Beginning at the line that contains "Les biens similaires", return every remaining line of the data below exactly; return nothing before it.

(Source information begins)

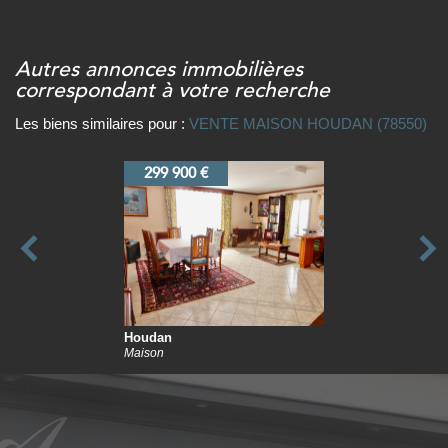
autres annonces immobilières
correspondant à votre recherche
Les biens similaires pour :
VENTE MAISON HOUDAN (78550)
299 000 €
Houdan
Maison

(Source information ends)

Solution to this problem:
Les biens similaires pour :
VENTE MAISON HOUDAN (78550)
299 000 €
Houdan
Maison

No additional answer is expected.